Local residents are also concerned about protecting farmland in a large, extended city whose geographic footprint is about 70% rural. “Ottawa could produce a lot more of its own food than we do currently, and these lands are vital to that future,” Buckles writes.
At the same time, “a plurality of people care about having a grocery store, a park, and a library within walking distance from their home,” and “expansion of the urban boundary weakens efforts to create denser, inclusive, healthy neighbourhoods with nearby services.”

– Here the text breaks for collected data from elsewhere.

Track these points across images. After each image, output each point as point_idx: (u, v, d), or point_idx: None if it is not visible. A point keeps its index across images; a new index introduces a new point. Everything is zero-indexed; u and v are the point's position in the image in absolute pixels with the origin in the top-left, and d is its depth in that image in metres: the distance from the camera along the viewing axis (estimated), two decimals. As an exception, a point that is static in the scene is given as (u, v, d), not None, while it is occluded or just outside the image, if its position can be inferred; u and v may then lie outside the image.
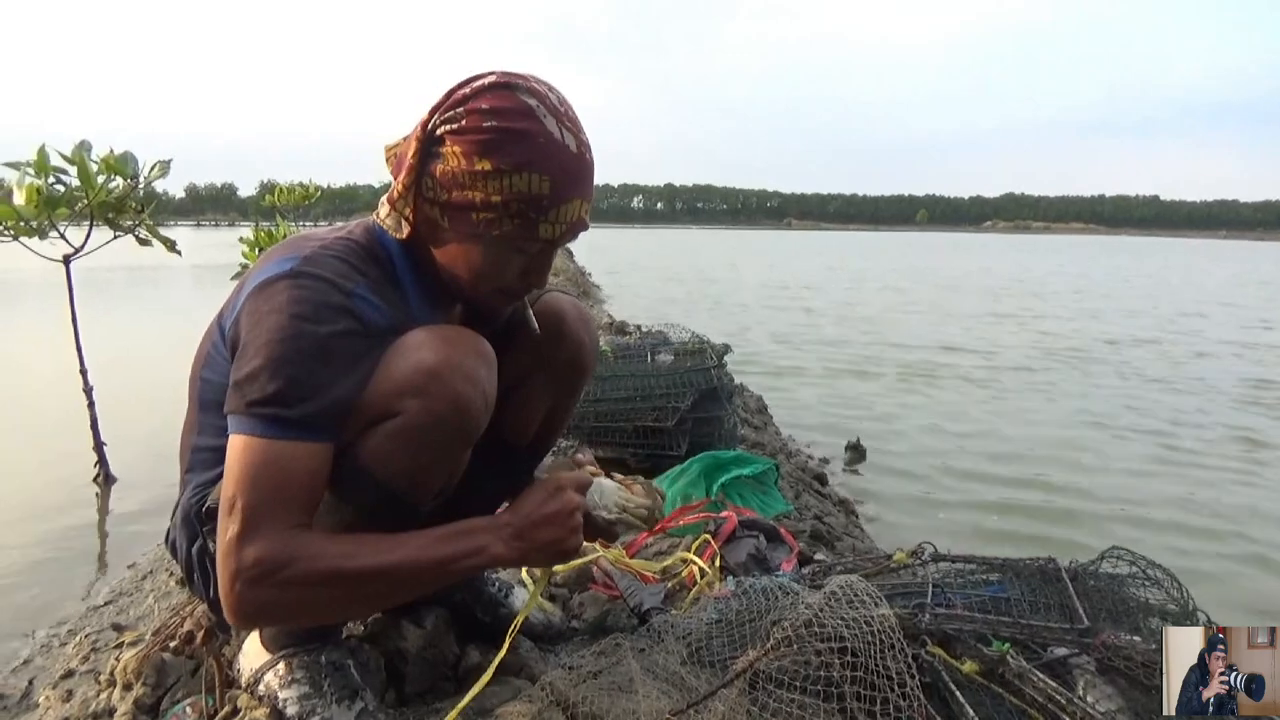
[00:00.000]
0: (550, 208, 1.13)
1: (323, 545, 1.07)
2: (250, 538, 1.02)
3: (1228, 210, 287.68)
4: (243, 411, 1.05)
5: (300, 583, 1.05)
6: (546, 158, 1.11)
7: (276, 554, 1.03)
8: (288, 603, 1.07)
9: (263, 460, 1.04)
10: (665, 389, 3.05)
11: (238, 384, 1.06)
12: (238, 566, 1.02)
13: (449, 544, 1.15)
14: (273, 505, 1.04)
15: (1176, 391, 7.54)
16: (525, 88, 1.12)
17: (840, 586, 1.30)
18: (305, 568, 1.04)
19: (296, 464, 1.06)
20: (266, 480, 1.04)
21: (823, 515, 3.06)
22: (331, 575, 1.06)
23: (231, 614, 1.06)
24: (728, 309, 14.06)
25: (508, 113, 1.10)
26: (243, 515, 1.03)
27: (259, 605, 1.05)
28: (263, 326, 1.07)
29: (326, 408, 1.07)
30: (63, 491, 3.69)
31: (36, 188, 3.45)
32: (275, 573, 1.03)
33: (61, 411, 4.25)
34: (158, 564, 2.64)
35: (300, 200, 7.02)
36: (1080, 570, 1.60)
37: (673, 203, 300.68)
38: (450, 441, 1.16)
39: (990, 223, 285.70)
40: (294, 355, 1.05)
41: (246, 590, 1.03)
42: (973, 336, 11.11)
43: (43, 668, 1.93)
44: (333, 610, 1.18)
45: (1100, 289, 20.77)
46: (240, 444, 1.05)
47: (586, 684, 1.30)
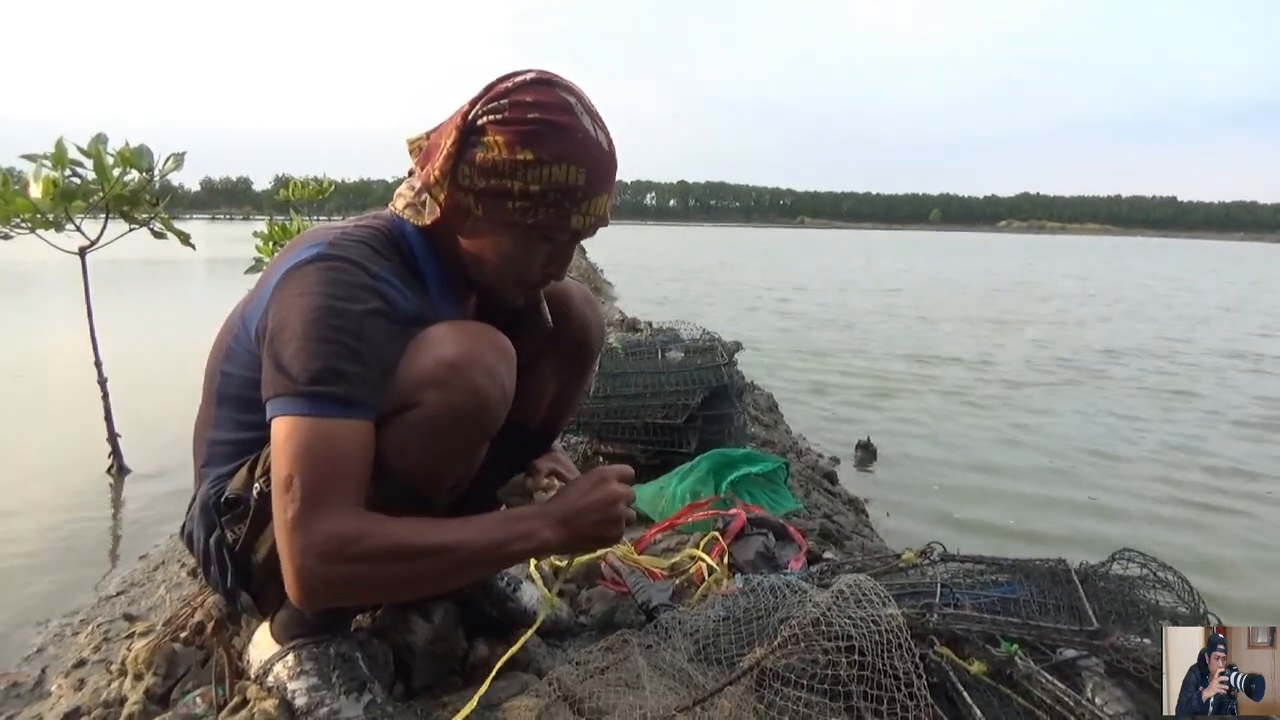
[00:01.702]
0: (584, 199, 1.17)
1: (389, 523, 1.08)
2: (317, 513, 1.03)
3: (1246, 212, 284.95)
4: (287, 392, 1.06)
5: (371, 558, 1.05)
6: (584, 151, 1.15)
7: (348, 529, 1.04)
8: (359, 578, 1.07)
9: (316, 437, 1.05)
10: (676, 386, 3.04)
11: (278, 367, 1.07)
12: (307, 542, 1.02)
13: (502, 528, 1.17)
14: (334, 481, 1.04)
15: (1191, 396, 7.48)
16: (564, 85, 1.18)
17: (848, 585, 1.30)
18: (376, 543, 1.05)
19: (349, 441, 1.07)
20: (324, 457, 1.04)
21: (832, 514, 3.05)
22: (400, 551, 1.07)
23: (300, 591, 1.05)
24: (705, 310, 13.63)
25: (550, 106, 1.14)
26: (303, 492, 1.03)
27: (331, 581, 1.05)
28: (297, 309, 1.08)
29: (367, 383, 1.08)
30: (76, 482, 3.71)
31: (53, 180, 3.48)
32: (346, 547, 1.03)
33: (76, 403, 4.29)
34: (169, 555, 2.66)
35: (314, 195, 7.02)
36: (1090, 572, 1.59)
37: (686, 200, 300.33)
38: (468, 434, 1.17)
39: (1005, 222, 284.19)
40: (333, 334, 1.07)
41: (320, 566, 1.03)
42: (978, 339, 11.06)
43: (55, 656, 1.94)
44: (396, 589, 1.19)
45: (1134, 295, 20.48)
46: (289, 424, 1.05)
47: (593, 679, 1.30)
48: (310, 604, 1.08)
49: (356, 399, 1.07)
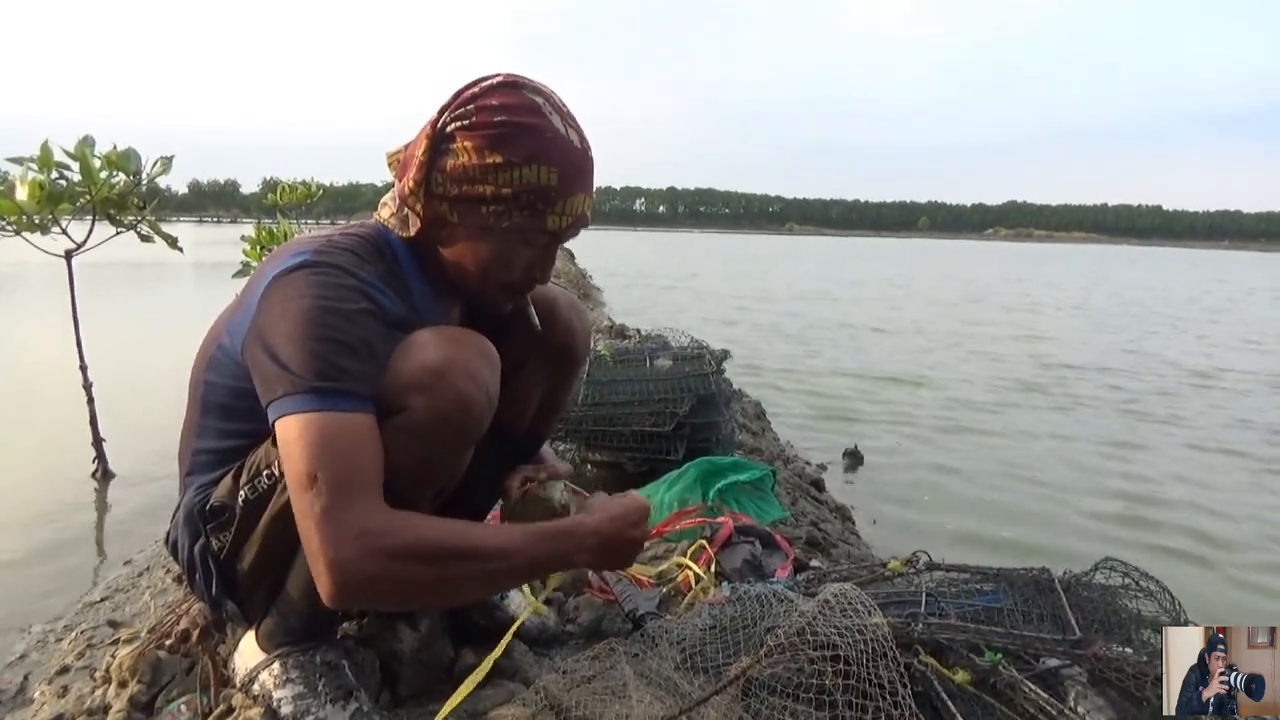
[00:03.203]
0: (558, 199, 1.17)
1: (424, 519, 1.07)
2: (349, 505, 1.01)
3: (1231, 220, 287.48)
4: (295, 390, 1.04)
5: (406, 556, 1.03)
6: (554, 151, 1.15)
7: (383, 522, 1.02)
8: (393, 575, 1.03)
9: (334, 431, 1.03)
10: (663, 394, 3.05)
11: (280, 369, 1.06)
12: (342, 534, 1.00)
13: (542, 545, 1.17)
14: (359, 473, 1.03)
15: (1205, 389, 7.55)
16: (531, 86, 1.17)
17: (834, 594, 1.30)
18: (412, 538, 1.04)
19: (365, 433, 1.06)
20: (344, 449, 1.03)
21: (819, 521, 3.06)
22: (436, 552, 1.06)
23: (335, 587, 1.01)
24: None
25: (517, 108, 1.14)
26: (330, 485, 1.00)
27: (369, 575, 1.02)
28: (290, 312, 1.08)
29: (370, 380, 1.08)
30: (61, 487, 3.68)
31: (40, 183, 3.46)
32: (382, 540, 1.01)
33: (61, 407, 4.25)
34: (154, 561, 2.64)
35: (302, 199, 7.02)
36: (1073, 581, 1.60)
37: (675, 206, 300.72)
38: (453, 439, 1.17)
39: (992, 230, 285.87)
40: (330, 332, 1.07)
41: (358, 559, 1.00)
42: (962, 349, 11.11)
43: (38, 663, 1.93)
44: (430, 590, 1.12)
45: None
46: (300, 422, 1.03)
47: (580, 688, 1.30)
48: (345, 600, 1.03)
49: (361, 393, 1.07)
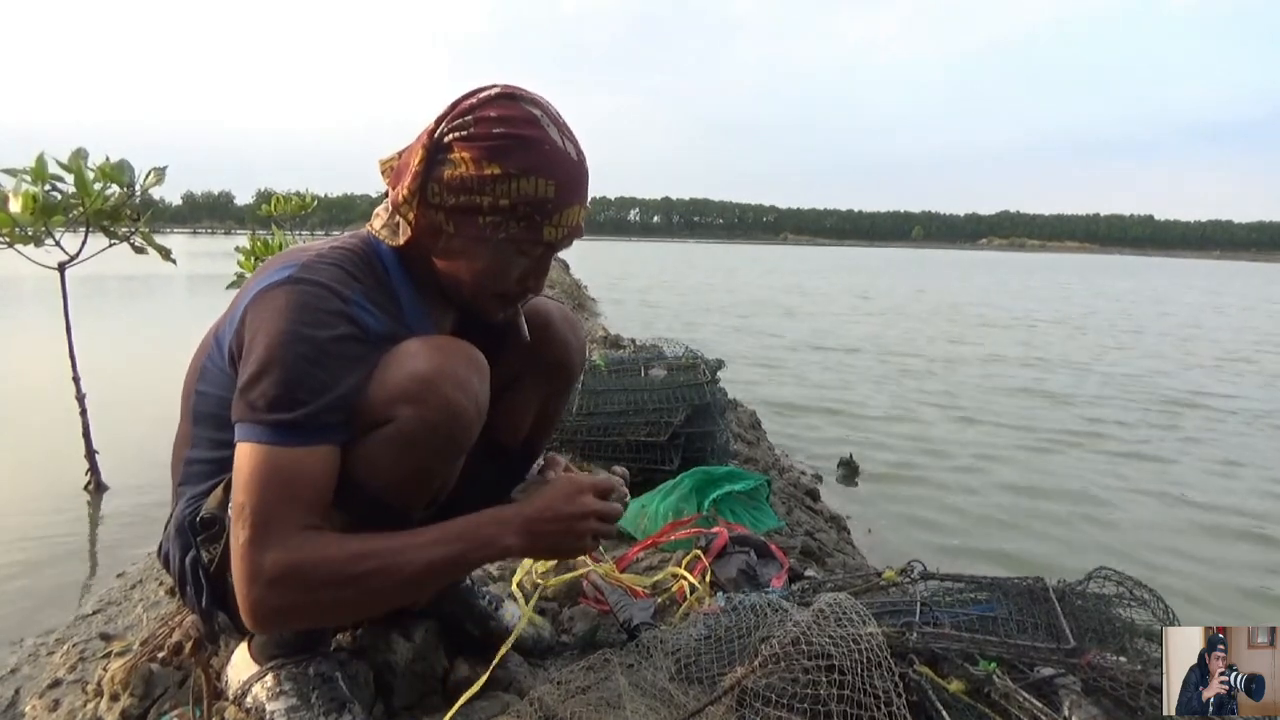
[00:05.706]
0: (554, 211, 1.17)
1: (336, 545, 1.08)
2: (263, 542, 1.04)
3: (1222, 231, 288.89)
4: (247, 419, 1.07)
5: (316, 584, 1.06)
6: (551, 163, 1.15)
7: (289, 557, 1.04)
8: (305, 604, 1.08)
9: (268, 466, 1.06)
10: (658, 403, 3.05)
11: (242, 391, 1.08)
12: (254, 570, 1.04)
13: (462, 540, 1.16)
14: (280, 509, 1.05)
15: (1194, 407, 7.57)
16: (528, 98, 1.18)
17: (829, 604, 1.30)
18: (320, 569, 1.06)
19: (302, 468, 1.07)
20: (273, 485, 1.05)
21: (814, 531, 3.06)
22: (346, 576, 1.07)
23: (250, 618, 1.07)
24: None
25: (515, 120, 1.14)
26: (251, 520, 1.04)
27: (277, 608, 1.06)
28: (263, 333, 1.09)
29: (329, 409, 1.08)
30: (53, 499, 3.67)
31: (33, 195, 3.45)
32: (290, 575, 1.04)
33: (54, 419, 4.23)
34: (147, 573, 2.63)
35: (297, 210, 7.01)
36: (1067, 590, 1.60)
37: (669, 216, 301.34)
38: (443, 449, 1.17)
39: (985, 240, 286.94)
40: (294, 360, 1.07)
41: (265, 593, 1.04)
42: (959, 358, 11.14)
43: (29, 676, 1.91)
44: (348, 609, 1.17)
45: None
46: (247, 451, 1.07)
47: (575, 699, 1.30)
48: (261, 630, 1.11)
49: (314, 425, 1.08)
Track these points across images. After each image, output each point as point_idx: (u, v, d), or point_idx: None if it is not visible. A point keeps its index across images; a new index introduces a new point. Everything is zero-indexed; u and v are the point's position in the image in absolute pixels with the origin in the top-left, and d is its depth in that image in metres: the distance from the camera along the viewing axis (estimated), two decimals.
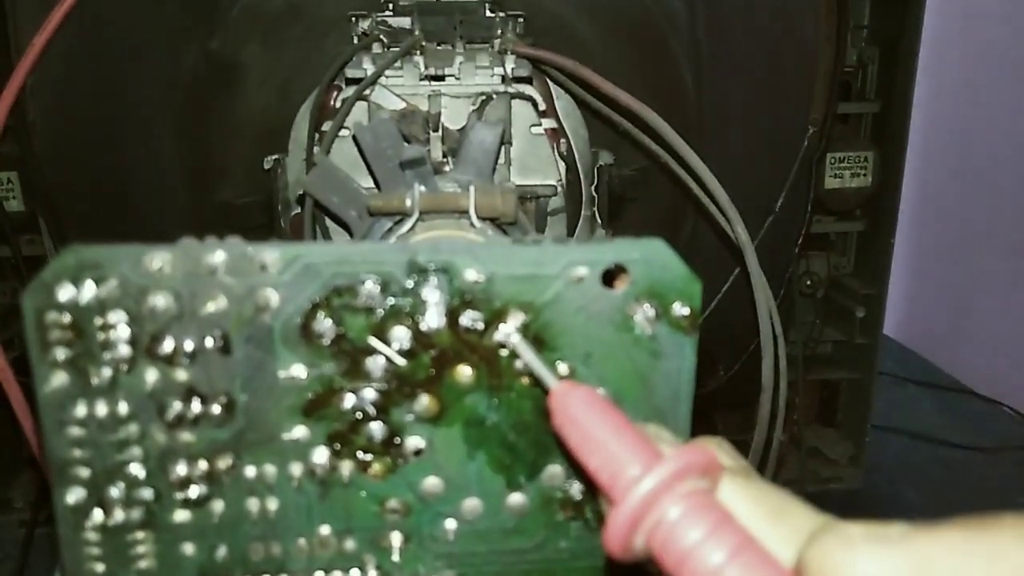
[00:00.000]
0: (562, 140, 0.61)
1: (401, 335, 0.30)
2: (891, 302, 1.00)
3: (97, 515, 0.31)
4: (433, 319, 0.30)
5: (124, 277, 0.28)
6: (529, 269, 0.30)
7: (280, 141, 0.67)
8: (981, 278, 1.31)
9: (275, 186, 0.64)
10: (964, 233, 1.34)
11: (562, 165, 0.62)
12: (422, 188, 0.43)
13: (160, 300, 0.29)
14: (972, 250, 1.33)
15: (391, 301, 0.30)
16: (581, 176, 0.64)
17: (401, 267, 0.30)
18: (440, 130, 0.53)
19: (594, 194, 0.64)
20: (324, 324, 0.30)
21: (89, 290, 0.28)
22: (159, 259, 0.28)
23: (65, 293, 0.28)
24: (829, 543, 0.21)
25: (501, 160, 0.55)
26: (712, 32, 0.77)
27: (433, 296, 0.30)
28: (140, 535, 0.31)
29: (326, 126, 0.58)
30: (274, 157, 0.65)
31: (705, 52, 0.77)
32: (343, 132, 0.56)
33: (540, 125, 0.60)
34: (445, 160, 0.52)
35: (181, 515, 0.31)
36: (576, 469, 0.32)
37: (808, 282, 1.03)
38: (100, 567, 0.31)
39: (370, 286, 0.30)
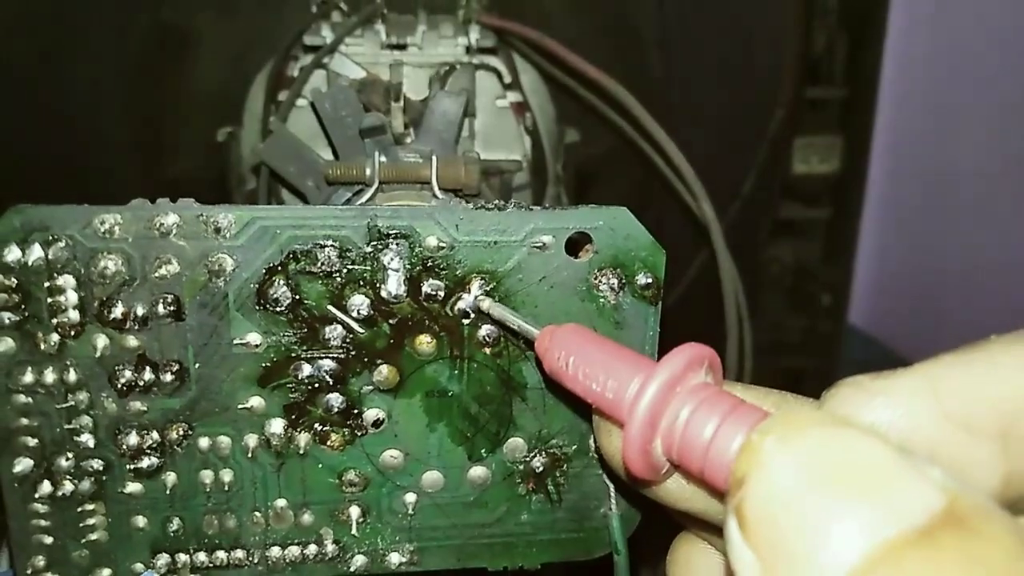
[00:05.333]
0: (528, 114, 0.60)
1: (360, 303, 0.29)
2: (857, 292, 1.00)
3: (45, 486, 0.30)
4: (393, 286, 0.29)
5: (73, 238, 0.27)
6: (492, 236, 0.30)
7: (234, 114, 0.66)
8: (948, 267, 1.32)
9: (229, 160, 0.63)
10: (932, 222, 1.35)
11: (527, 140, 0.61)
12: (383, 158, 0.42)
13: (110, 263, 0.28)
14: (940, 239, 1.34)
15: (350, 267, 0.29)
16: (547, 153, 0.63)
17: (360, 232, 0.29)
18: (401, 100, 0.52)
19: (560, 172, 0.63)
20: (280, 290, 0.29)
21: (36, 252, 0.27)
22: (109, 220, 0.27)
23: (11, 254, 0.27)
24: (845, 386, 0.22)
25: (465, 133, 0.54)
26: (680, 12, 0.77)
27: (393, 263, 0.29)
28: (90, 507, 0.30)
29: (283, 96, 0.57)
30: (228, 130, 0.63)
31: (672, 32, 0.77)
32: (300, 102, 0.55)
33: (505, 98, 0.59)
34: (407, 131, 0.51)
35: (132, 486, 0.30)
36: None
37: (775, 269, 1.03)
38: (48, 539, 0.30)
39: (328, 251, 0.29)
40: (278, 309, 0.29)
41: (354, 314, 0.29)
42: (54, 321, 0.28)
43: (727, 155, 0.85)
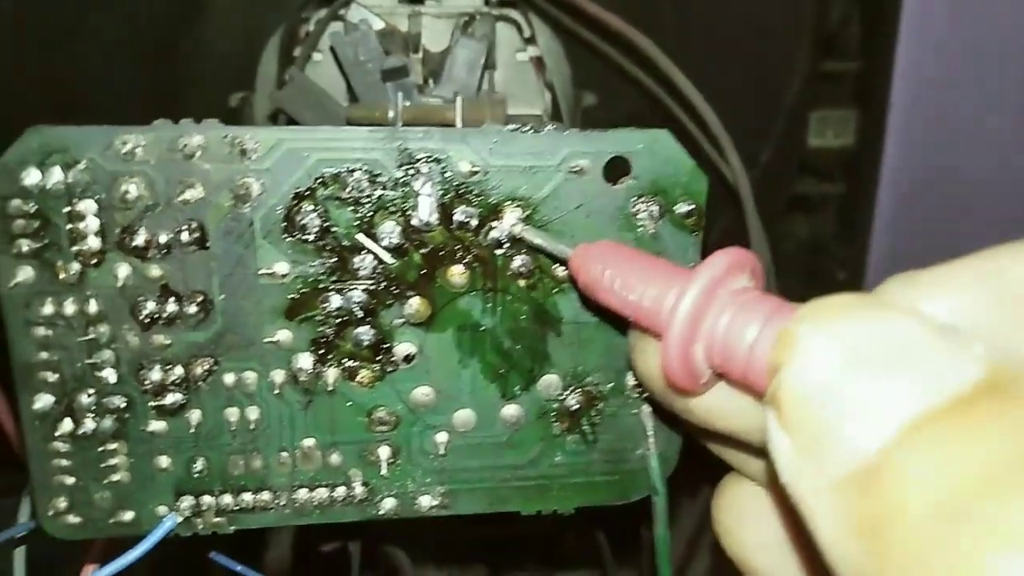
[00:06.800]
0: (548, 69, 0.59)
1: (390, 230, 0.28)
2: (873, 267, 0.99)
3: (66, 424, 0.29)
4: (424, 213, 0.28)
5: (93, 161, 0.26)
6: (527, 160, 0.28)
7: (247, 79, 0.64)
8: (964, 244, 1.30)
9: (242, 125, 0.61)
10: (949, 196, 1.33)
11: (548, 95, 0.60)
12: (406, 101, 0.41)
13: (132, 187, 0.27)
14: (956, 215, 1.32)
15: (380, 192, 0.28)
16: (564, 117, 0.62)
17: (391, 155, 0.28)
18: (421, 52, 0.51)
19: None
20: (308, 216, 0.28)
21: (56, 175, 0.26)
22: (131, 141, 0.26)
23: (30, 177, 0.26)
24: (894, 281, 0.21)
25: (485, 86, 0.53)
26: None
27: (425, 188, 0.28)
28: (112, 446, 0.29)
29: (298, 53, 0.55)
30: (240, 95, 0.62)
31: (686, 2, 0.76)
32: (317, 56, 0.54)
33: (525, 51, 0.58)
34: (426, 84, 0.50)
35: (156, 424, 0.29)
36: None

All of those values match up with an effort to get local greenhouse gas emissions under control. “Urban sprawl would increase carbon emissions and human stress through thousands of additional kilometres driven by new residents dispersed in the farthest reaches of the urban area, when we should be reducing greenhouse gas emissions from transportation,” he says. And “it would undermine the city’s Climate Change Master Plan by locking in a carbon emission future much higher than it needs to be.”
[Disclosure: The Energy Mix publisher Mitchell Beer is a volunteer with the People’s Official Plan for Ottawa’s Climate Emergency.]